• **EXTRAIT**

* * * * *

Un ami aimant. Pas possible, ami provient de l'actif d'aimer, un ami aimant c'est choucroute et couscous dans la même gamelle !

L'amitié ne s'embarrasse pas de connotations affectives et amoureuses dans son sens contemporain.

Mémé disait : "trente-six amis, trente-six ennuis" pas encourageant, faut dire qu'elle avait connu deux guerres qui lui portèrent, entre autres emmerdes, des amitiés trop intéressées pour être honnêtes.

Pépé chantait à tue-tête, effectivement il nous tuait la tête : "avoir un bon copain, c'est c'qu'y a d'meilleur au mon-on-on-on-de ………mieux qu'une blon-on-on-on-de……" et je ne sais plus les paroles ; ben alors Pépé et les amis, c'est pas bien les amis ? Ah les amis, on les découvre quand on est dans la panade, il disait comme ça Pépé, la panade ;  il n'y avait pas plus pire dans la vie que d'être dans la panade selon lui… pourtant il s'en fabriquait une pas piquée des hannetons velus tous les matin dans un grand bol : lait, quatre biscottes beurrées, confiture, six sucres et un trait de café bouillant… dégueulasse… euh bon… on sort du sujet là… scusez… 

Or donc c'est compliqué l'amitié, ça attire les ennuis en rafale alors qu'il faut être dans la panade pour s'en procurer, pas gai, pas juste, pas faux… pas ça…

Pour se fabriquer un ami d'abord faire des rencontres, ça c'est simple. Dans le tas, il peut se trouver quelqu'un d'attirant on ne sait pourquoi ni comment et c'est là que ça se complique l'affaire. Trouver quelques affinités communes pour se constituer un socle et y déposer confortablement cette amitié naissante puis l'entretenir de près, de loin peu importe mais il faut l'entretenir comme d'un arbre de plein champ ; un poil de délicatesse fera éviter les élagages violents mais préférer l'arrosage par temps sec, le réchauffage par temps froid, l'éventail par temps chaud, bref faut s'en occuper ; ne dit-on pas d'ailleurs "cultiver une amitié" ! Comme professe à peu près le renard mon cousin :"si tu veux avoir un ami, t'as qu'à m'apprivoiser" c'est dans un bouquin de St Ex. Voilà c'est ça, faut s'apprivoiser mutuellement, cela n'empêchera pas forcément une bonne engueulade par-ci par-là qui permettra de se réconcilier et de fortifier le plaisir d'avoir à correspondre, se retrouver, grandir ensemble dans l'esprit, cultiver les savoirs, s'épauler dans les coups durs. En ceci mon grand-père n'avait pas tort, quand il arrive un coup du sort le véritable ami ne se défausse pas ; il peut s'en déclarer d'autres qu'on n'avait pas soupçonnés dans une période d'adversité, un plaisir bien humain quand la panade s'installe, un réconfort précieux, sans notions utilitaires, précieux c'est tout.

* * * * *

• **CONSIGNES DE TRAVAIL**
A) Traduisez en anglais cette phrase du texte sur l'amitié : « L'amitié ne s'embarrasse pas de connotations affectives et amoureuses dans son sens contemporain. »
B) D'après le texte sur l'amitié, qu'est-ce que Pépé mettait chaque matin dans son grand bol ? Citez tout.

• **DONNÉES EXTRAITES**
* * * * *

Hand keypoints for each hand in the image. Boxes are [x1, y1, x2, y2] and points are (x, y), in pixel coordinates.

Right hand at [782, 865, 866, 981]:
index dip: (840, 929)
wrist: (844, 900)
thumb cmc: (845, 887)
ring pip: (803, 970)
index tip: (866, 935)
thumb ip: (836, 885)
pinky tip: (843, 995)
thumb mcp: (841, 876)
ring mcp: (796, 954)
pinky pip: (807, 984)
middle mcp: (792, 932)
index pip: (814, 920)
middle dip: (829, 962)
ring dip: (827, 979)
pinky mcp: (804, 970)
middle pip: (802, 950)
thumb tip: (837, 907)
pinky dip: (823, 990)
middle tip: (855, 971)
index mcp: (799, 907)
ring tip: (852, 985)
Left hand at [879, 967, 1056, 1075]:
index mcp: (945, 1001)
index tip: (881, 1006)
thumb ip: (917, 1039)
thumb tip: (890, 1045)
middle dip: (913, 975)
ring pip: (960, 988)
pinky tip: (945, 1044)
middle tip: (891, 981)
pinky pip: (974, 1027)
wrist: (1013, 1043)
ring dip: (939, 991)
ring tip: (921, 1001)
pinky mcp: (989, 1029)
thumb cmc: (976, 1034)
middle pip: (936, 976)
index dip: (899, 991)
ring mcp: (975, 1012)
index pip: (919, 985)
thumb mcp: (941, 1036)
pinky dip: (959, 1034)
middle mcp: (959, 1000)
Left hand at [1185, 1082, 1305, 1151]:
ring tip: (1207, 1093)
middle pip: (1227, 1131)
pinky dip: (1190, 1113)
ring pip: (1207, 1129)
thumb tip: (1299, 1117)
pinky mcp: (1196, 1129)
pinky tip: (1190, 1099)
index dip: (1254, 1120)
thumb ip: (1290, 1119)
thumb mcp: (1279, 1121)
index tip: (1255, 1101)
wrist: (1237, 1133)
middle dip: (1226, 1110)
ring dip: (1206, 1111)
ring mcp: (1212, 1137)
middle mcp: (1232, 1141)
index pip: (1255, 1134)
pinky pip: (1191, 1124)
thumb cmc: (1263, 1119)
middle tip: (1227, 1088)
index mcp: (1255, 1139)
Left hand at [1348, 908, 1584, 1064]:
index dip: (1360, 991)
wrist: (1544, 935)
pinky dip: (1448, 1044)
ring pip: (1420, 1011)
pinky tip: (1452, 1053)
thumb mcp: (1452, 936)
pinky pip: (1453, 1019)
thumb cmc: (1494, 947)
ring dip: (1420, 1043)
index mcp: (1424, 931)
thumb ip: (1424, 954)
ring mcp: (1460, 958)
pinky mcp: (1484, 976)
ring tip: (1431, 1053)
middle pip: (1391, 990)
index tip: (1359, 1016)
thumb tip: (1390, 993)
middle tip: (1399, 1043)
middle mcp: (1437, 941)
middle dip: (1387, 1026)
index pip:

* * * * *

• **RÉPONSES ÉCRITES**
A) In its contemporary sense, friendship is not burdened with emotional and romantic connotations.

B) Du lait, quatre biscottes beurrées, de la confiture, six sucres et un trait de café bouillant.